The two firms have worked for around six months on the bespoke portfolio, in which Zais managed vehicles are taking an equity stake. Named Glasgow, the deal’s signing on Friday was timed to coincide with the UN Climate Change Conference (COP 26) taking place this week in the Scottish city.

"Some of our previous bespoke transactions included high level negative screening against well-established ESG databases," says Guillaume Mear, head of structured credit trading at BNP Paribas. "Zais’s criteria drove the portfolio construction and it has helped strengthen the definitions for ESG in the credit market — and especially for the CDS market. It is also a first for rating agencies, with whom we have worked closely."

Guillaume Mear, ZAIS Group Zais’s criteria have helped strengthen the definitions for ESG in the credit market"
Guillaume Mear, Head of structured credit trading BNP Paribas

A standout feature of the deal is that it employs not one but two forms of ESG filter.

"We wanted to construct a climate change-focused portfolio that would be as impactful as possible and so have used two different screens," says Andreas Ross, head of product research and development at Zais. "The first, with which the market is more familiar, is a negative screen that rules out typical high-risk activities based largely on environmental and social considerations."

But the transaction also utilises a second, positive screening that selects what Zais believes are the companies best positioned within their class to transition to a low carbon economy.

"Clearly there is a difference between industry sectors in terms of their carbon intensity," says Ross. "Some, such as intellectual services, have low intensity. But those in higher carbon intensity fields had to demonstrate a commitment to transition to a low carbon future."

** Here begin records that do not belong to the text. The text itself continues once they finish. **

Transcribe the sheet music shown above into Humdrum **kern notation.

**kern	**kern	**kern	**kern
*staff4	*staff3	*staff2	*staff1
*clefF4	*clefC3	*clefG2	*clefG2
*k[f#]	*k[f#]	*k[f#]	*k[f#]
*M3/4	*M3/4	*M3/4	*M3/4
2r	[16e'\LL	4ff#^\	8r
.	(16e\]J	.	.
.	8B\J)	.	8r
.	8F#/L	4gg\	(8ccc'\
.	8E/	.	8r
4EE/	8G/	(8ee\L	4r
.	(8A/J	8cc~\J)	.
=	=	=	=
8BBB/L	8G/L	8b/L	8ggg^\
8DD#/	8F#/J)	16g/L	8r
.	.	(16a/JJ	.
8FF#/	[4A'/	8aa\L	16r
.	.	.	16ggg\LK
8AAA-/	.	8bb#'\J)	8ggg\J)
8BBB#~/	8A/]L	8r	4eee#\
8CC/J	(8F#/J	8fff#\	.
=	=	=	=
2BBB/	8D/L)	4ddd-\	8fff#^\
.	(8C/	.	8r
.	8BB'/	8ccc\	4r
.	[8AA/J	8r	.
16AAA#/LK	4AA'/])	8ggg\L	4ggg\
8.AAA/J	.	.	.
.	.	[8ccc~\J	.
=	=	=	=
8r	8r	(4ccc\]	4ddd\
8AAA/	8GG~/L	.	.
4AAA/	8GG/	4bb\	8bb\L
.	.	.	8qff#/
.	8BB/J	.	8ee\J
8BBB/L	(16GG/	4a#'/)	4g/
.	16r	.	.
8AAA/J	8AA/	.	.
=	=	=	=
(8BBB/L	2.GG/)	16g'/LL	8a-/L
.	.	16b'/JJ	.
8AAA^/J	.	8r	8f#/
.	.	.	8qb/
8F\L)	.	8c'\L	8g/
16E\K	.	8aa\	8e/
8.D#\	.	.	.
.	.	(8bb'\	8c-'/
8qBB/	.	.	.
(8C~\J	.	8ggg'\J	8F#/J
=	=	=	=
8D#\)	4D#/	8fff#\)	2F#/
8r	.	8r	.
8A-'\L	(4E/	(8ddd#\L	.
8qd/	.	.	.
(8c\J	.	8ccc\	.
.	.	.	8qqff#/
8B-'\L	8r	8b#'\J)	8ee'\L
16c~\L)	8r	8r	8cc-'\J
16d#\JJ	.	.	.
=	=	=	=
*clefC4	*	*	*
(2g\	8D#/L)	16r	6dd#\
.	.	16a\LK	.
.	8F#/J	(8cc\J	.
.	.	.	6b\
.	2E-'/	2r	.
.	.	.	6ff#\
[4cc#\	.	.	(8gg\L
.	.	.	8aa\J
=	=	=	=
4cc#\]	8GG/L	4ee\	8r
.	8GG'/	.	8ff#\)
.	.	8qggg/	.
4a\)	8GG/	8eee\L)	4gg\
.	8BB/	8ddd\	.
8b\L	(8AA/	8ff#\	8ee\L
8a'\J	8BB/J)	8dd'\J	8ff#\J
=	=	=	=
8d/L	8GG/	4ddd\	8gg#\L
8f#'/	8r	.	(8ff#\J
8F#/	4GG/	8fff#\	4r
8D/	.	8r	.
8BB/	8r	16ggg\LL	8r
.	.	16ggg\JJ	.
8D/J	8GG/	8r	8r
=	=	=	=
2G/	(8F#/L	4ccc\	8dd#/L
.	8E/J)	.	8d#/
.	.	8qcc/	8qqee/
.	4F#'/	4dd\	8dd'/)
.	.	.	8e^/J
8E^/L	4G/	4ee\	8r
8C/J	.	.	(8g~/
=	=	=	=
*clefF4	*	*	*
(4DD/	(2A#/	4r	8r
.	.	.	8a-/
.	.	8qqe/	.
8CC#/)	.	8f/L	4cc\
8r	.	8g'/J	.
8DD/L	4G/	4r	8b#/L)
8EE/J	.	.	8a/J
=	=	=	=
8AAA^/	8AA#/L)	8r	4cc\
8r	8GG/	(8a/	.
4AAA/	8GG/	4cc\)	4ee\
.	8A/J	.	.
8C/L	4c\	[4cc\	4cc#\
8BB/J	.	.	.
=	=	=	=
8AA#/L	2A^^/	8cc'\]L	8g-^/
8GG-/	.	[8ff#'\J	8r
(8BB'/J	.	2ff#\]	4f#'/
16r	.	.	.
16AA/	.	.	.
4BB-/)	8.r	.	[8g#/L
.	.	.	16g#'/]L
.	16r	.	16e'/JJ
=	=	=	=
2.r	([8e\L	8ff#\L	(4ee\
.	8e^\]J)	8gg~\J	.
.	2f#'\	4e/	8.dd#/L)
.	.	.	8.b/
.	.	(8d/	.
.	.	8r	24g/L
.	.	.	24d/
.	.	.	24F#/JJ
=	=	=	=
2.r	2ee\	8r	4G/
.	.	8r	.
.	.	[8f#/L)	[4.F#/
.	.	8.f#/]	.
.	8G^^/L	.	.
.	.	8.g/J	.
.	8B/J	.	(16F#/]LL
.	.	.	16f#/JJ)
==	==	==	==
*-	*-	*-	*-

The transaction is of regular market size and follows a familiar three-year tenor, popular in the industry. The portfolio selection is tilted towards investment grade and slightly stronger focus on Europe than the US. This reflects the relative progress of companies in these bands and geographies towards disclosure goals for ESG.

"There has been much more focus on ESG standards in the equity market where ESG labels defined by European agencies already exist," says Mear. "In this way, part of the exercise with Zais was to define an approach for credit, using comparable standards in the equity market."

With the equity tranche placed, BNP Paribas will hold more senior pieces on its books to open 'meaningful talks with investors' about taking positions in this advanced criteria portfolio.

"We wanted to set a template," says Ross. "We certainly would like to follow it with other transactions that apply the same process. What form that takes will depend on client adoption and what they would like to address. This one was focused on climate change, but perhaps a future deal could focus on diversity. We look forward to exploring this further."